Here is what the main levers look like in practice (illustrative figures based on the formula structure above – your certifying body’s calculation will depend on your exact financials):
| Action | Approximate cost | Score impact | Cost per point |
|---|---|---|---|
| Redirect AED 2M of procurement to ICV-certified UAE suppliers | Often near zero (price parity is common) | +5 to +8 points | Lowest |
| Ask existing UAE suppliers to get ICV-certified | Zero to you | +2 to +5 points | Zero |
| Hire one Emirati (AED 15k/month package) | ~AED 180k/year (less NAFIS support) | +2 to +4 points | Moderate |
| Buy AED 500k of UAE-based equipment instead of leasing abroad | Capital outlay, depreciates | +1 to +3 points | Moderate |
| Grow export revenue (bonus component) | Commercial effort | up to +5 points | Variable |
The pattern is consistent across almost every SME we assess: the cheapest points are in procurement. Before spending a dirham on new hires or assets, map your supplier list against the ICV-certified supplier database and switch where prices are comparable.
The 90-day improvement sequence
If your next major tender is months away, this is the order of operations that moves the score fastest per dirham:
- Days 1-15: Gap assessment against your latest audited financials – know your current score components before changing anything.
- Days 15-45: Supplier substitution – identify the top 20 spend lines and switch import-sourced lines to ICV-certified UAE suppliers where viable. Request ICV certificates from all existing UAE suppliers.
- Days 45-75: Structural decisions – Emiratization hires (with NAFIS support), planned capex brought onshore.
- Days 75-90: Close your financial year cleanly, get statements audited early, and certify immediately so the 14-month validity covers your full tender season.
How Harrison & Morgan helps
Our ICV certification team runs the full cycle: gap assessment against the MOIAT formula, procurement remapping, coordination of the statutory audit the certificate depends on, and certifying-body liaison – so the score that appears on your certificate is the highest your financials legitimately support. If your bookkeeping needs to be brought to audit-ready standard first, our accounting team handles that too.
Frequently asked questions
Is ICV certification mandatory in the UAE?
No law forces you to certify – but without a certificate you are scored as 0% ICV in tenders run by ADNOC and the growing list of government and semi-government entities in the National ICV Program, which effectively prices you out. Certification is voluntary; competitiveness is not.
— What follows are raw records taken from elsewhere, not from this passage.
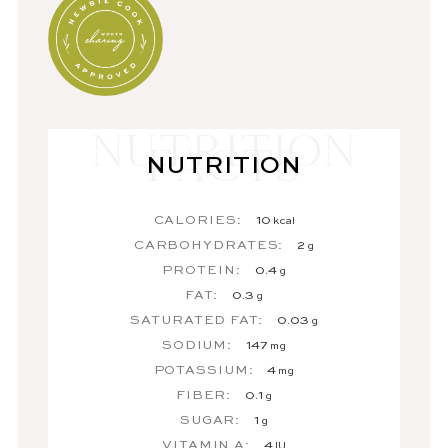
NUTRITION
CALORIES:
10
kcal
CARBOHYDRATES:
2
g
PROTEIN:
0.4
g
FAT:
0.3
g
SATURATED FAT:
0.03
g
SODIUM:
147
mg
POTASSIUM:
4
mg
FIBER:
0.1
g
SUGAR:
1
g
VITAMIN A:
4
IU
How long does ICV certification take?
With audited financial statements ready, certification typically takes 2-4 weeks. Without audited statements, add the audit timeline – which is why starting 90 days before tender season is the safe minimum.
How is the ICV score calculated?
A MOIAT-approved certifying body applies the National ICV formula to your latest audited financial statements, weighting UAE-based procurement and manufacturing, investment in UAE assets, Emiratization, expatriate contribution and bonus factors such as export revenue.
What is a good ICV score in the UAE?
It depends on your sector’s benchmark. Many established local suppliers score 40-60%. What matters in a tender is your score relative to competitors – a 10-point improvement frequently changes the outcome of ICV-weighted evaluations.
How much does it cost to improve an ICV score?
The cheapest improvements are usually free: redirecting procurement to ICV-certified UAE suppliers and getting existing suppliers certified. Paid levers – Emirati hiring and UAE-based capital investment – cost more per point but also carry NAFIS support and genuine operational value.